After exposure to the virus, it is already inside you and your immune system will start to recognize it. Is the vaccine then just a way to kickstart this process so the body can fight off the infection sooner? Is it just a way to introduce much more antigen to the system than would be present only a few hours post exposure from actual virus replication? Or is the boost coming from adjuvants?


1 Answer 1


Rabies virus enters the body, typically from a bite, and then enters nerves which it follows up to the brain. An immune response to a first exposure of a pathogen generally takes many days, perhaps weeks, to develop to the point where it's protective. This is often even slower when the pathogen is in nerves, which are relatively sheltered from the immune system, and when there's only a small amount of virus present.

After rabies exposure, people are given two treatments: They're given rabies immune globulin, which contains pre-formed antibodies against rabies, and they're also given the vaccine.

The rabies immune globulin is the most important of these.
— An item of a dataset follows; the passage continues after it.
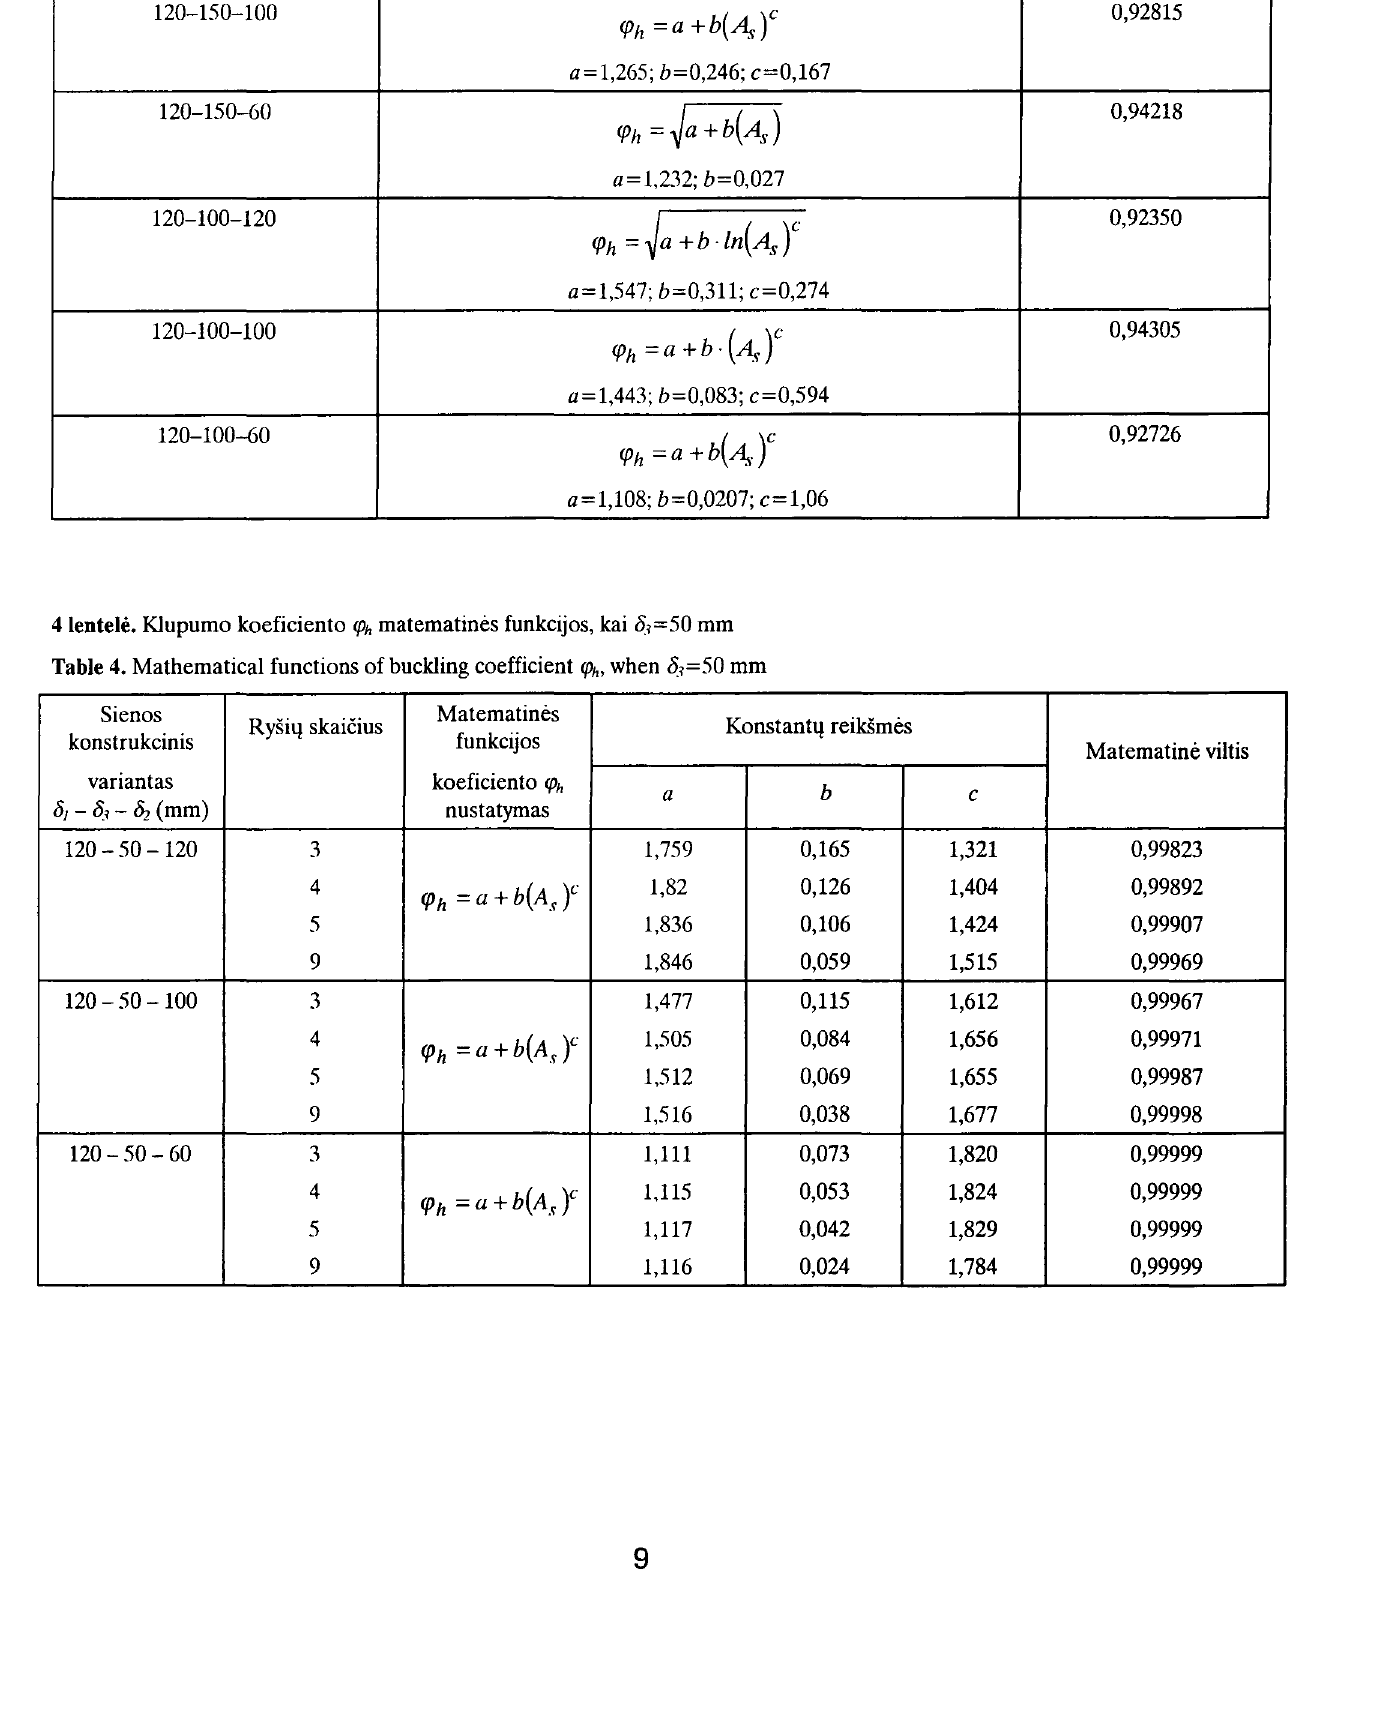
Table 3. Mathematical functions of buckling coefficient (/Jh, when 8_ 1= 150 and 100 mm Sienos konstrukcinis variantas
It provides immediate protection, beginning within minutes of injection. If the virus has not yet entered the nerve cell (which often takes quite a while) then this globulin will bind to and inactivate all, or almost all, of the virus.

Giving the vaccine as well is an added precaution. It will give a faster, probably much faster, response than would the natural virus. There may be only a few rabies viruses present -- it only takes one! -- and of course the natural virus is doing everything in its power to avoid making a strong immune response, whereas the vaccine is the opposite. It has large amounts of antigen, and it's optimized for making a strong immune response. (Rabies vaccine post-exposure is boosted on days 3, 7, and 14 after the first dose. That's an extremely aggressive vaccination procedure that you don't see with any routine treatments.) The vaccine might drive a protective immune response within a few days, while the natural virus might take a month, or never.

If the rabies immune globulin doesn't catch all the virus, or if it temporarily blocks it but then some escapes -- then the vaccine-induced immune response might protect them.